Hugues Aufray et son Skiffle Group. Avec Tatcho Fantini, que l’on reconnaît grâce à son banjo. Maintenant, quelqu’un peut-il me dire qui sont Francis Dunglas et Freddy Street ?

5 commentaires »

  1. C’était le banjo à 5 cordes ? En 64 ou 65, j’ai découvert ça au parc Chabrières, à Oullins, une sorte de mini Woodstock pré baba cool… ça nous rajeunit pas, surtout moi… mais c’était bien…
    Aufray le présentait comme le seul banjoïste à 5 cordes d’Europe.

    • administrateur dit :

      Dans la vidéo où l’on voit Hugues Aufray chanter A bientôt nous deux (1964), le joueur de banjo, qui doit être le fameux Tatcho, joue d’un simple banjo guitare à 6 cordes. D’autre part, dans la version Olympia 1964, on peine à entendre distinctement le banjo (peut-être un 6 cordes), alors que dans la version Olympia 1966 on entend bien un banjo à cinq cordes. Tatcho s’y était mis, ou peut-être est-ce un autre musicien.

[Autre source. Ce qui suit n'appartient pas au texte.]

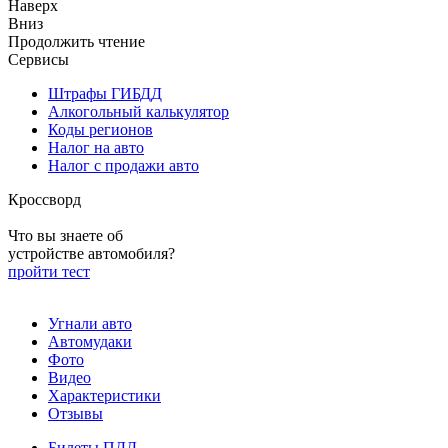
Наверх
Вниз
Продолжить чтение
Сервисы
Штрафы ГИБДД
Алкогольный калькулятор
Коды регионов
Налог на авто
Налог с продажи авто
Кроссворд
Что вы знаете об
устройстве автомобиля?
пройти тест
Угнали авто
Автомудаки
Фото
Видео
Характеристики
Отзывы
Билеты ПДД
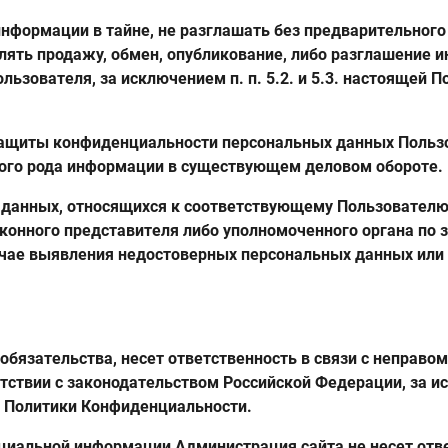
информации в тайне, не разглашать без предварительног
влять продажу, обмен, опубликование, либо разглашени
зователя, за исключением п. п. 5.2. и 5.3. настоящей П
защиты конфиденциальности персональных данных Пользо
кого рода информации в существующем деловом обороте.
 данных, относящихся к соответствующему Пользователю
аконного представителя либо уполномоченного органа по 
лучае выявления недостоверных персональных данных ил
 обязательства, несет ответственность в связи с неправ
тствии с законодательством Российской Федерации, за и
щей Политики Конфиденциальности.
нциальной информации Администрация сайта не несет отве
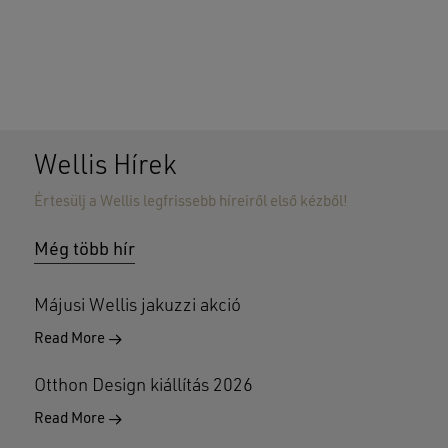
Wellis Hírek
Értesülj a Wellis legfrissebb híreiről első kézből!
Nincsenek termékek a kosárban.
Még több hír
GO TO SHOP
Májusi Wellis jakuzzi akció
Read More
Otthon Design kiállítás 2026
Read More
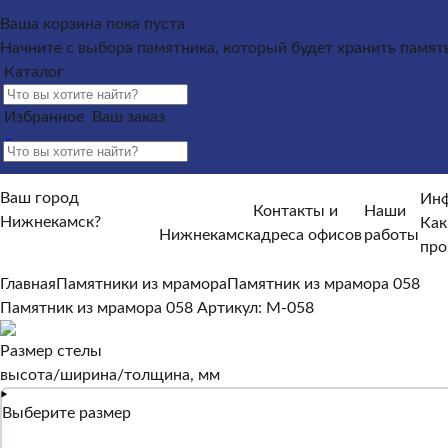
Каталог
Ваша корзина пока пуста
Начните с выбора памятника, который будет хранить памят
Памятники из гранита
Памятники из мрамора
Каталог
Щебень на могилу
Контакты и адреса офисов
Наши работы
Информация п
Избранное
Ваш заказ
памятника?
Как происходит установка?
Какие гарантийн
Информация покупателю
Ваш город
Какие условия по оплате и доставке?
От чего зависят ср
Инф
Контакты и
Наши
Нижнекамск?
Отзывы
Как
Нижнекамск
адреса офисов
работы
Нет, другой
про
Да, верно
Главная
Памятники из мрамора
Памятник из мрамора 058
Памятник из мрамора 058
Артикул: M-058
Размер стелы
высота/ширина/толщина, мм
Выберите размер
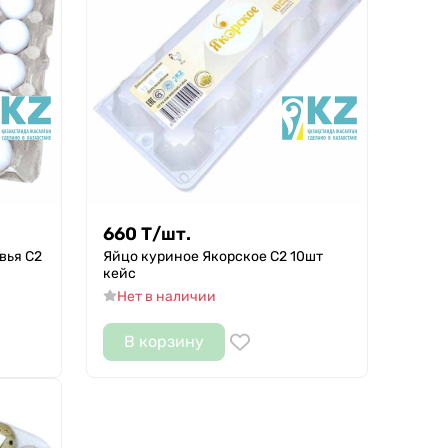
660
Т
/
шт.
вья С2
Яйцо куриное Якорское С2 10шт
кейс
Нет в наличии
В корзину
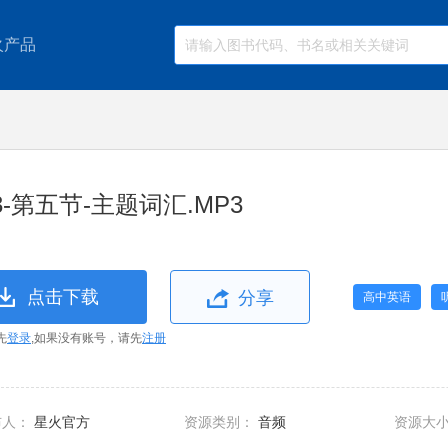
火产品
3-第五节-主题词汇.MP3
点击下载
分享
高中英语
先
登录
,如果没有账号，请先
注册
布人：
星火官方
资源类别：
音频
资源大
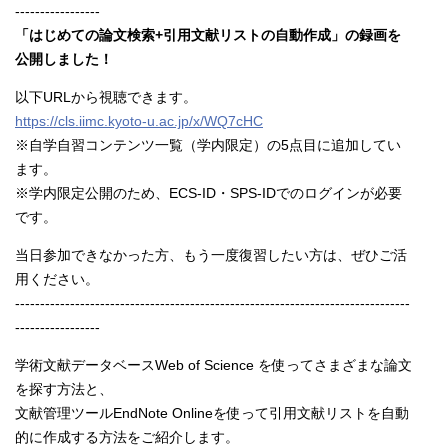
-----------------
「はじめての論文検索+引用文献リストの自動作成」の録画を
公開しました！
以下URLから視聴できます。
https://cls.iimc.kyoto-u.ac.jp/x/WQ7cHC
※自学自習コンテンツ一覧（学内限定）の5点目に追加してい
ます。
※学内限定公開のため、ECS-ID・SPS-IDでのログインが必要
です。
当日参加できなかった方、もう一度復習したい方は、ぜひご活
用ください。
-------------------------------------------------------------------------------
-----------------
学術文献データベースWeb of Science を使ってさまざまな論文
を探す方法と、
文献管理ツールEndNote Onlineを使って引用文献リストを自動
的に作成する方法をご紹介します。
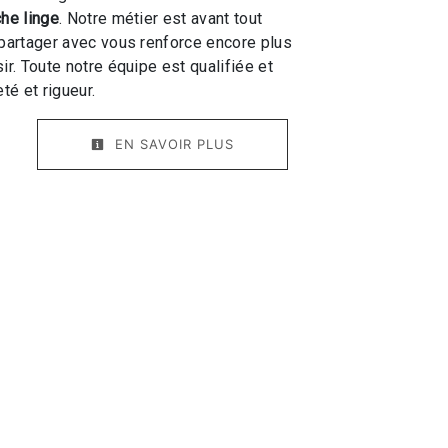
he linge
. Notre métier est avant tout
 partager avec vous renforce encore plus
ir. Toute notre équipe est qualifiée et
té et rigueur.
EN SAVOIR PLUS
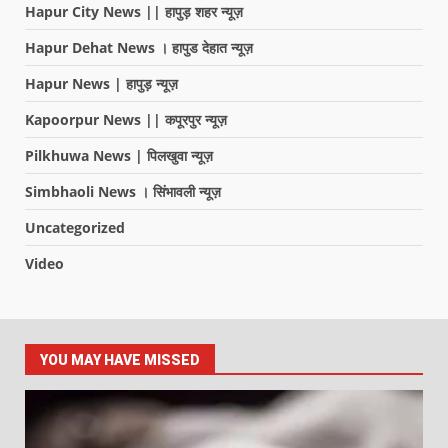
Hapur City News || हापुड़ शहर न्यूज़
Hapur Dehat News । हापुड देहात न्यूज़
Hapur News | हापुड़ न्यूज़
Kapoorpur News || कपूरपुर न्यूज़
Pilkhuwa News | पिलखुवा न्यूज़
Simbhaoli News । सिंभावली न्यूज़
Uncategorized
Video
YOU MAY HAVE MISSED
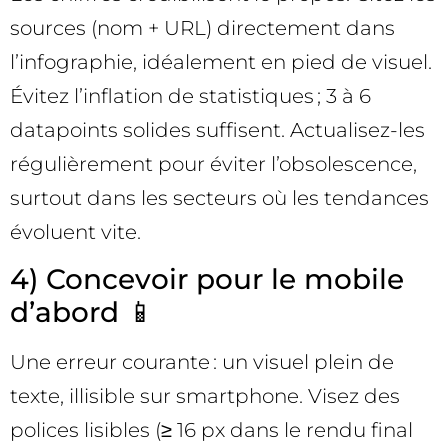
sources (nom + URL) directement dans
l’infographie, idéalement en pied de visuel.
Évitez l’inflation de statistiques ; 3 à 6
datapoints solides suffisent. Actualisez-les
régulièrement pour éviter l’obsolescence,
surtout dans les secteurs où les tendances
évoluent vite.
4) Concevoir pour le mobile
d’abord 📱
Une erreur courante : un visuel plein de
texte, illisible sur smartphone. Visez des
polices lisibles (≥ 16 px dans le rendu final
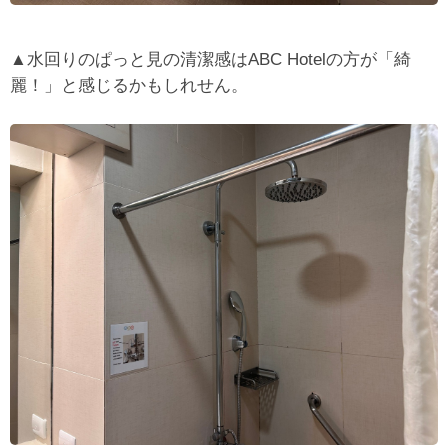
▲水回りのぱっと見の清潔感はABC Hotelの方が「綺
麗！」と感じるかもしれせん。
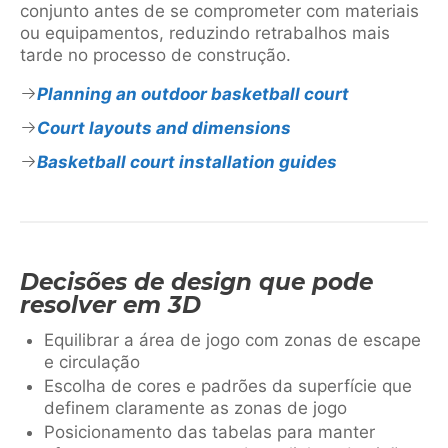
conjunto antes de se comprometer com materiais
ou equipamentos, reduzindo retrabalhos mais
tarde no processo de construção.
Planning an outdoor basketball court
Court layouts and dimensions
Basketball court installation guides
Decisões de design que pode
resolver em 3D
Equilibrar a área de jogo com zonas de escape
e circulação
Escolha de cores e padrões da superfície que
definem claramente as zonas de jogo
Posicionamento das tabelas para manter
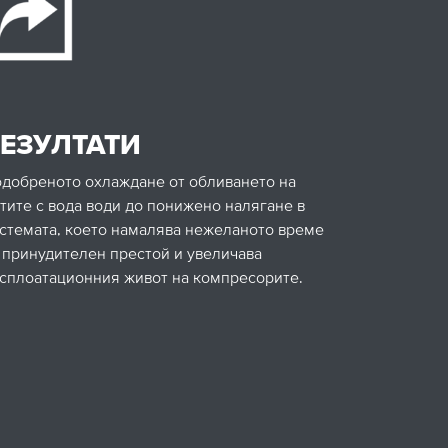
ЕЗУЛТАТИ
добреното охлаждане от обливането на
тите с вода води до понижено налягане в
стемата, което намалява нежеланото време
 принудителен престой и увеличава
сплоатационния живот на компресорите.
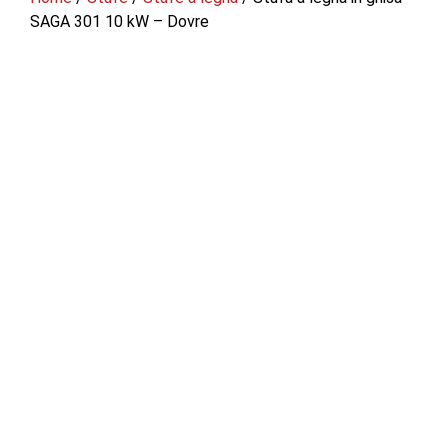
SAGA 301 10 kW – Dovre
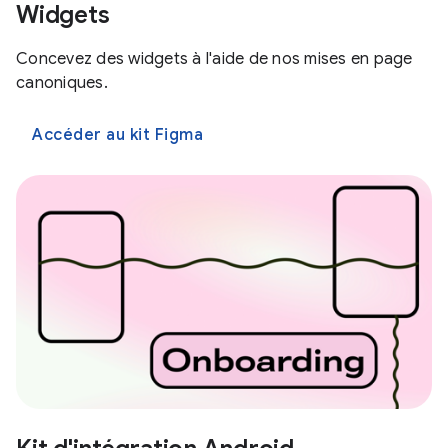
Widgets
Concevez des widgets à l'aide de nos mises en page
canoniques.
Accéder au kit Figma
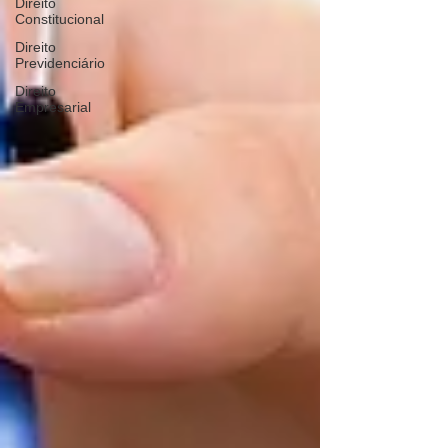
Direito
Constitucional
Direito
Previdenciário
Direito
Empresarial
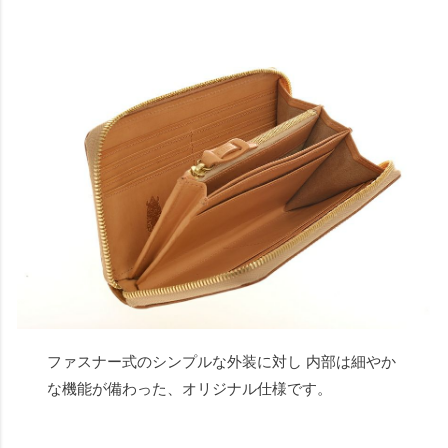
ファスナー式のシンプルな外装に対し 内部は細やか
な機能が備わった、オリジナル仕様です。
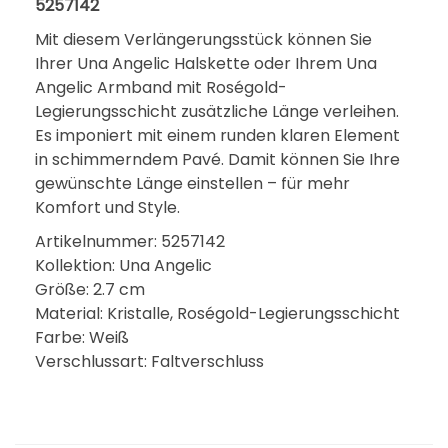
5257142
Mit diesem Verlängerungsstück können Sie
Ihrer Una Angelic Halskette oder Ihrem Una
Angelic Armband mit Roségold-
Legierungsschicht zusätzliche Länge verleihen.
Es imponiert mit einem runden klaren Element
in schimmerndem Pavé. Damit können Sie Ihre
gewünschte Länge einstellen – für mehr
Komfort und Style.
Artikelnummer: 5257142
Kollektion: Una Angelic
Größe: 2.7 cm
Material: Kristalle, Roségold-Legierungsschicht
Farbe: Weiß
Verschlussart: Faltverschluss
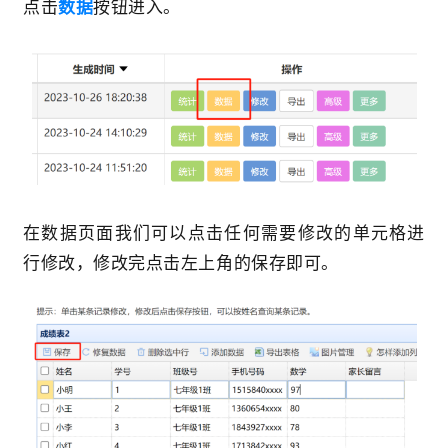
点击
数据
按钮进入。
在数据页面我们可以点击任何需要修改的单元格进
行修改，修改完点击左上角的保存即可。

      • Dufossé Patrick dit :

        Bonjour
        A l’olympia le banjoiste à 5 cordes n’est pas Tatcho qui jouait du 6 cordes mais Harry Morrisson Saffer que j’ai rencontré beaucoup plus tard.
        Cordialement
        Patrick

  2. Ceccarelli dit :

    Tatcho Fantini, si quelqu’un peu me contacter pour me parler de cette personne. J’ai une photo de son père avec sa petite école de banjo, de 1940 environ.
    Je vous remercie d’avance.
    Gérard Ceccarelli

    • Dufossé Patrick dit :

      Bonjour

      J’ai une photo de Tatcho à la sortie de la maison de la radio avec sa dauphine. C’était un type très sympa comme l’étaient d’ailleurs Claude Mevel et Michel Langouet. Des artistes simples et authentiques bien loin du show biz actuel!!!
      Ceci étant Tatcho jouait du banjo 6 cordes (banjo guitare)Personnellement je ne l’ai jamais vu au 5 cordes normalement réservé au style « Blue Grass ».